Document source.
14 mars > Essai France

Publié chez Galilée, L’origine de la danse n’appartient pas au cycle Dernier royaume entamé en 1998 avec Vie secrète (Folio) et dont le tome 7, Les désarçonnés (Grasset), est paru en septembre 2012. Pourtant, par sa forme, sa composition en fragments - rapprochements érudits, fouille au corps de la langue, souvenirs personnels, convocation des Anciens - autant que par ses thèmes - tomber-se relever, naître-renaître -, ce livre apparaît tramé des obsessions que Pascal Quignard travaille depuis dix ans.

Données fournies.
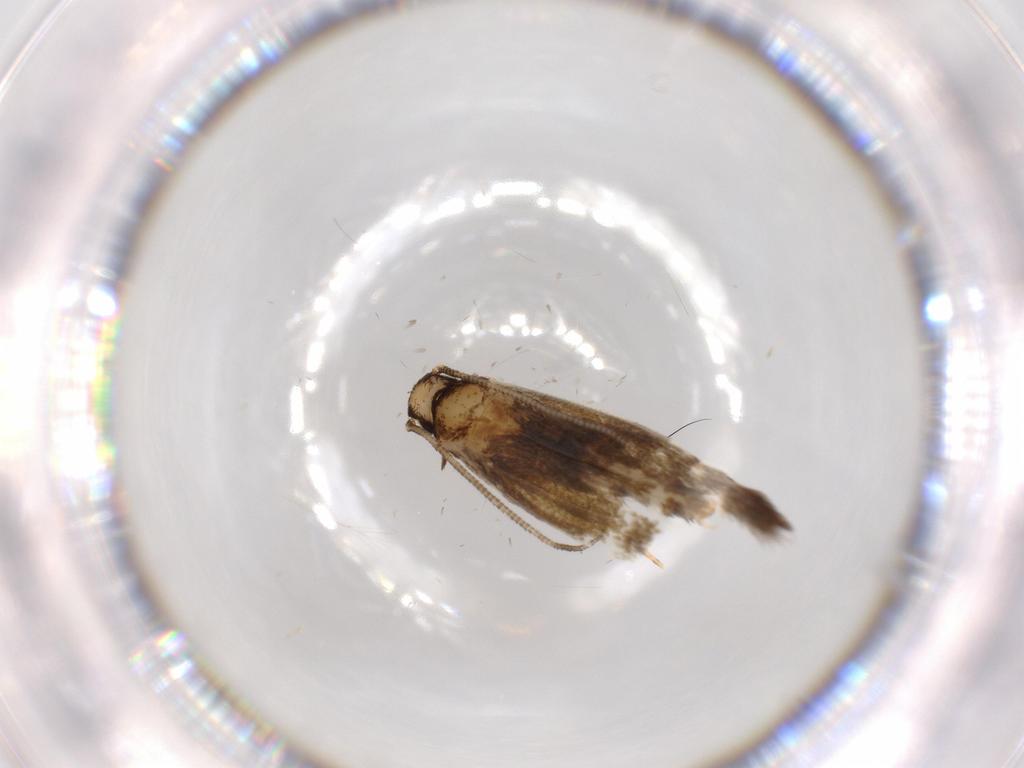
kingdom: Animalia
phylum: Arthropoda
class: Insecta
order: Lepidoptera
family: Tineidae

* * *

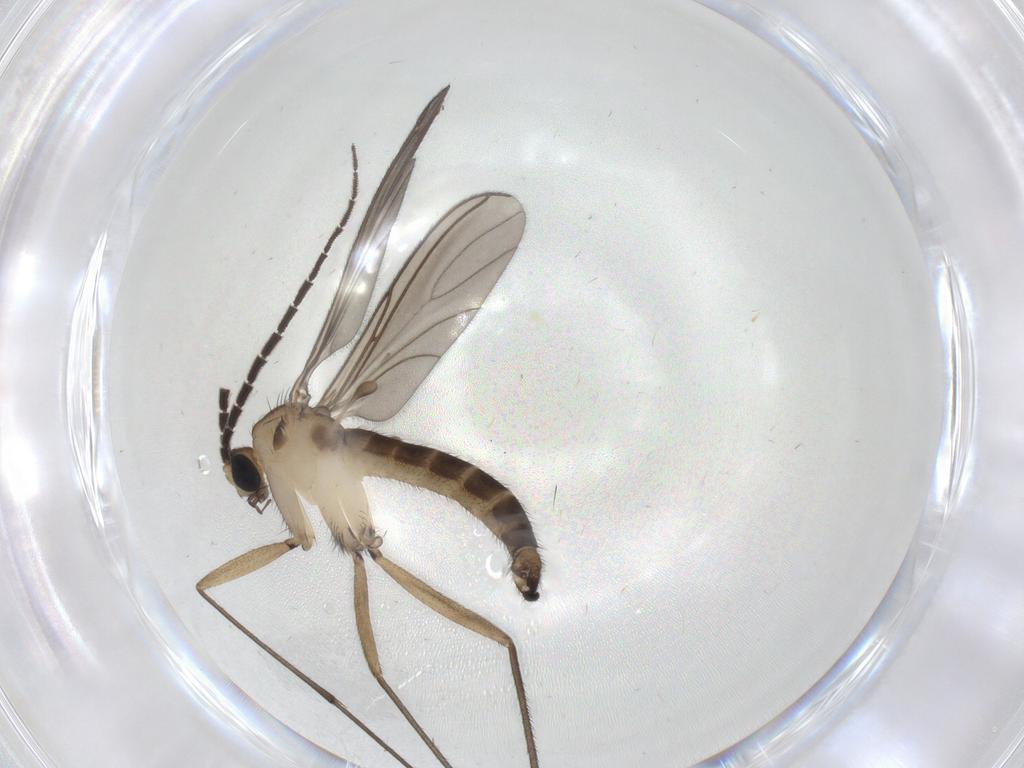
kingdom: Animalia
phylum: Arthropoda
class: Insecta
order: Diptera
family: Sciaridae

Défi A. Réécrivez le passage de l'article sur L'origine de la danse allant de « 14 mars > Essai » jusqu'à « depuis dix ans. », en changeant « fragments » en « éclats ».
Défi B.
Répondez à ces questions sur l'article consacré à L'origine de la danse :
(i) Chez quel éditeur L'origine de la danse est-il publié ?
(ii) En quelle année le cycle Dernier royaume a-t-il été entamé ?
(iii) Quel est le titre du tome 7 de ce cycle ?
Défi C. Poursuivez, s'il vous plaît, l'article sur L'origine de la danse à partir de sa dernière phrase.
La liste n'a aucun rôle dans ce travail.

Réponse à l'exercice A.
14 mars > Essai France

Publié chez Galilée, L’origine de la danse n’appartient pas au cycle Dernier royaume entamé en 1998 avec Vie secrète (Folio) et dont le tome 7, Les désarçonnés (Grasset), est paru en septembre 2012. Pourtant, par sa forme, sa composition en éclats - rapprochements érudits, fouille au corps de la langue, souvenirs personnels, convocation des Anciens - autant que par ses thèmes - tomber-se relever, naître-renaître -, ce livre apparaît tramé des obsessions que Pascal Quignard travaille depuis dix ans.

Réponse à l'exercice B.
(i) Chez Galilée.
(ii) En 1998.
(iii) Les désarçonnés.

Réponse à l'exercice C.
A partir de Medea, spectacle écrit pour la danseuse de butô Carlotta Ikeda, représenté pour la première fois à Bordeaux en 2010, l’écrivain, qui a collaboré avec des chorégraphes, tire les fils de son étude. « Ankoku-Buto veut dire "danse-issue-des ténèbres-qui-monte-à-ras-du sol". Qui re-naît. Danse qui tente la renaissance. Vie qui cherche à renaître au cours d’une motricité originaire. » L’origine de la danse est surtout danse de l’origine, expérience par laquelle il faut repasser pour revivre, danse de la naissance et de la renaissance, danse-nage de la vie intra-utérine « qui est danse-avant-la-danse », danse-chute du ventre de la mère… « Il y a une danse perdue (dans le corps tombé, désorienté, souillé, atterré, vagissant) lors de la nativité des enfants.La cérémonie de la danse perdue, en japonais l’ankoku butô. »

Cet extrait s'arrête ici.